Materials provided >>
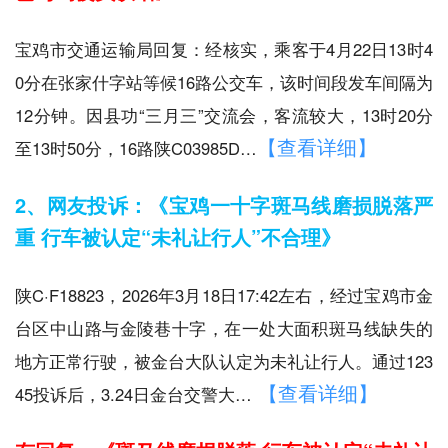
宝鸡市交通运输局回复：经核实，乘客于4月22日13时4
0分在张家什字站等候16路公交车，该时间段发车间隔为
12分钟。因县功“三月三”交流会，客流较大，13时20分
【查看详细】
至13时50分，16路陕C03985D…
2、网友投诉：《宝鸡一十字斑马线磨损脱落严
重 行车被认定“未礼让行人”不合理》
陕C·F18823，2026年3月18日17:42左右，经过宝鸡市金
台区中山路与金陵巷十字，在一处大面积斑马线缺失的
地方正常行驶，被金台大队认定为未礼让行人。通过123
【查看详细】
45投诉后，3.24日金台交警大…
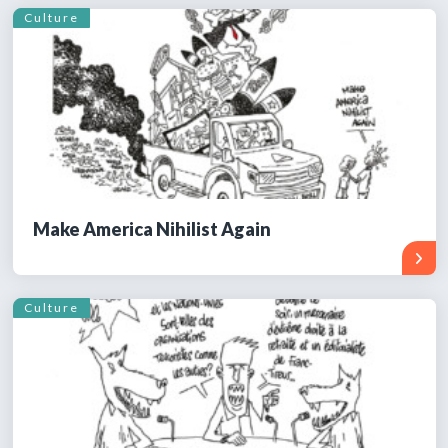
Culture
Make America Nihilist Again
Culture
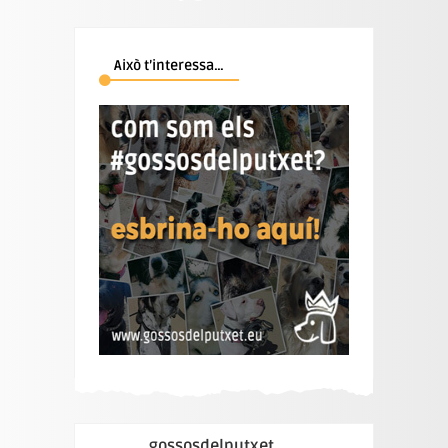
Això t’interessa…
gossosdelputxet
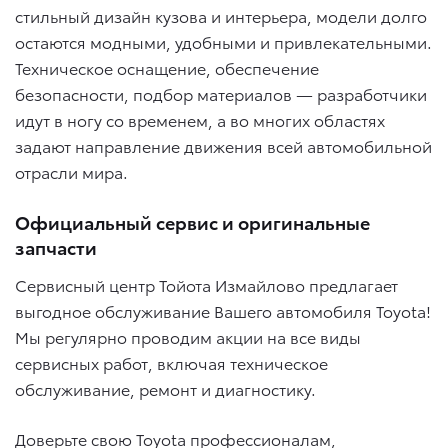
стильный дизайн кузова и интерьера, модели долго
остаются модными, удобными и привлекательными.
Техническое оснащение, обеспечение
безопасности, подбор материалов — разработчики
идут в ногу со временем, а во многих областях
задают направление движения всей автомобильной
отрасли мира.
Официальный сервис и оригинальные
запчасти
Сервисный центр Тойота Измайлово предлагает
выгодное обслуживание Вашего автомобиля Toyota!
Мы регулярно проводим акции на все виды
сервисных работ, включая техническое
обслуживание, ремонт и диагностику.
Доверьте свою Toyota профессионалам,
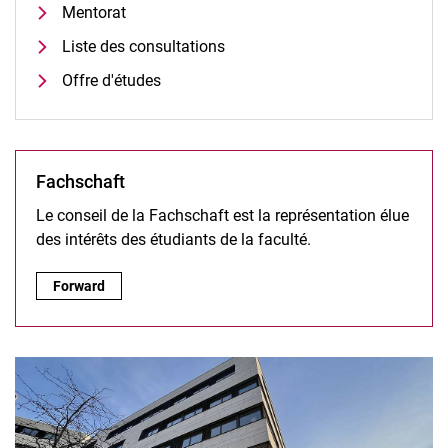
Mentorat
Liste des consultations
Offre d'études
Fachschaft
Le conseil de la Fachschaft est la représentation élue
des intérêts des étudiants de la faculté.
Fachschaft:
Forward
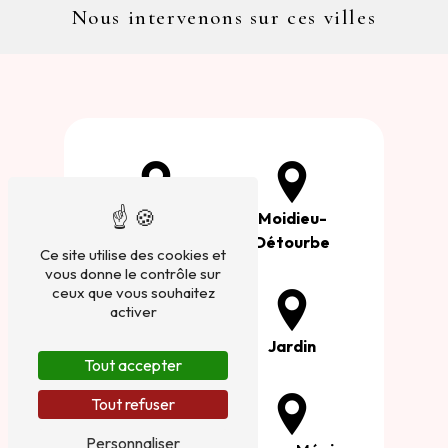
Nous intervenons sur ces villes
Cour-et-Buis
Moidieu-
Détourbe
Ce site utilise des cookies et
vous donne le contrôle sur
ceux que vous souhaitez
activer
Estrablin
Jardin
Tout accepter
Tout refuser
Personnaliser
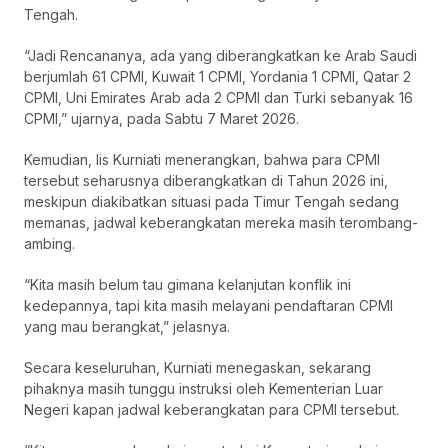
Tengah.
“Jadi Rencananya, ada yang diberangkatkan ke Arab Saudi
berjumlah 61 CPMI, Kuwait 1 CPMI, Yordania 1 CPMI, Qatar 2
CPMI, Uni Emirates Arab ada 2 CPMI dan Turki sebanyak 16
CPMI,” ujarnya, pada Sabtu 7 Maret 2026.
Kemudian, lis Kurniati menerangkan, bahwa para CPMI
tersebut seharusnya diberangkatkan di Tahun 2026 ini,
meskipun diakibatkan situasi pada Timur Tengah sedang
memanas, jadwal keberangkatan mereka masih terombang-
ambing.
“Kita masih belum tau gimana kelanjutan konflik ini
kedepannya, tapi kita masih melayani pendaftaran CPMI
yang mau berangkat,” jelasnya.
Secara keseluruhan, Kurniati menegaskan, sekarang
pihaknya masih tunggu instruksi oleh Kementerian Luar
Negeri kapan jadwal keberangkatan para CPMI tersebut.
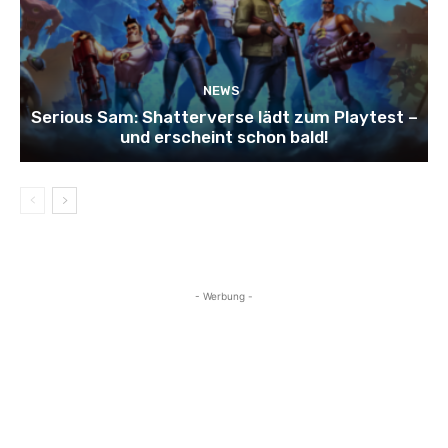
NEWS
Serious Sam: Shatterverse lädt zum Playtest –
und erscheint schon bald!
- Werbung -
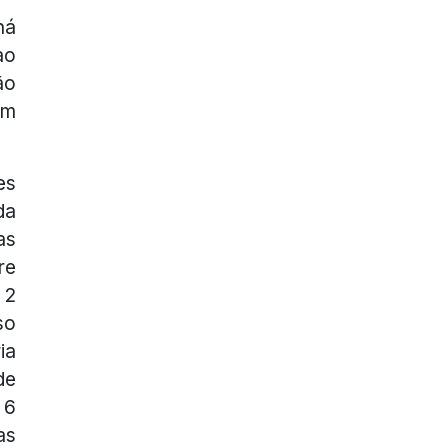
há
ao
ão
em
es
da
as
re
 2
so
ia
de
 6
as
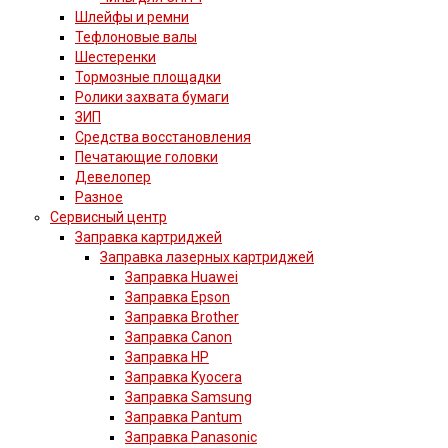
Шлейфы и ремни
Тефлоновые валы
Шестеренки
Тормозные площадки
Ролики захвата бумаги
ЗИП
Средства восстановления
Печатающие головки
Девелопер
Разное
Сервисный центр
Заправка картриджей
Заправка лазерных картриджей
Заправка Huawei
Заправка Epson
Заправка Brother
Заправка Canon
Заправка HP
Заправка Kyocera
Заправка Samsung
Заправка Pantum
Заправка Panasonic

Requirement >> Starting at the line that contains "Официальный сервис и оригинальные", restate each line verbatim through the final line of the listing, skipping all pictures.

Response box >>
Официальный сервис и оригинальные
запчасти
Сервисный центр Тойота Измайлово предлагает
выгодное обслуживание Вашего автомобиля Toyota!
Мы регулярно проводим акции на все виды
сервисных работ, включая техническое
обслуживание, ремонт и диагностику.
Доверьте свою Toyota профессионалам,
Mentorat
Liste des consultations
Offre d'études
Fachschaft
Le conseil de la Fachschaft est la représentation élue
des intérêts des étudiants de la faculté.
Fachschaft:
Forward
Nous intervenons sur ces villes
Cour-et-Buis
Moidieu-
Détourbe
Ce site utilise des cookies et
vous donne le contrôle sur
ceux que vous souhaitez
activer
Estrablin
Jardin
Tout accepter
Tout refuser
Personnaliser
Tengah.
“Jadi Rencananya, ada yang diberangkatkan ke Arab Saudi
berjumlah 61 CPMI, Kuwait 1 CPMI, Yordania 1 CPMI, Qatar 2
CPMI, Uni Emirates Arab ada 2 CPMI dan Turki sebanyak 16
CPMI,” ujarnya, pada Sabtu 7 Maret 2026.
Kemudian, lis Kurniati menerangkan, bahwa para CPMI
tersebut seharusnya diberangkatkan di Tahun 2026 ini,
meskipun diakibatkan situasi pada Timur Tengah sedang
memanas, jadwal keberangkatan mereka masih terombang-
ambing.
“Kita masih belum tau gimana kelanjutan konflik ini
kedepannya, tapi kita masih melayani pendaftaran CPMI
yang mau berangkat,” jelasnya.
Secara keseluruhan, Kurniati menegaskan, sekarang
pihaknya masih tunggu instruksi oleh Kementerian Luar
Negeri kapan jadwal keberangkatan para CPMI tersebut.
NEWS
Serious Sam: Shatterverse lädt zum Playtest –
und erscheint schon bald!
- Werbung -
há
ao
ão
em
es
da
as
re
 2
so
ia
de
 6
as
Шлейфы и ремни
Тефлоновые валы
Шестеренки
Тормозные площадки
Ролики захвата бумаги
ЗИП
Средства восстановления
Печатающие головки
Девелопер
Разное
Сервисный центр
Заправка картриджей
Заправка лазерных картриджей
Заправка Huawei
Заправка Epson
Заправка Brother
Заправка Canon
Заправка HP
Заправка Kyocera
Заправка Samsung
Заправка Pantum
Заправка Panasonic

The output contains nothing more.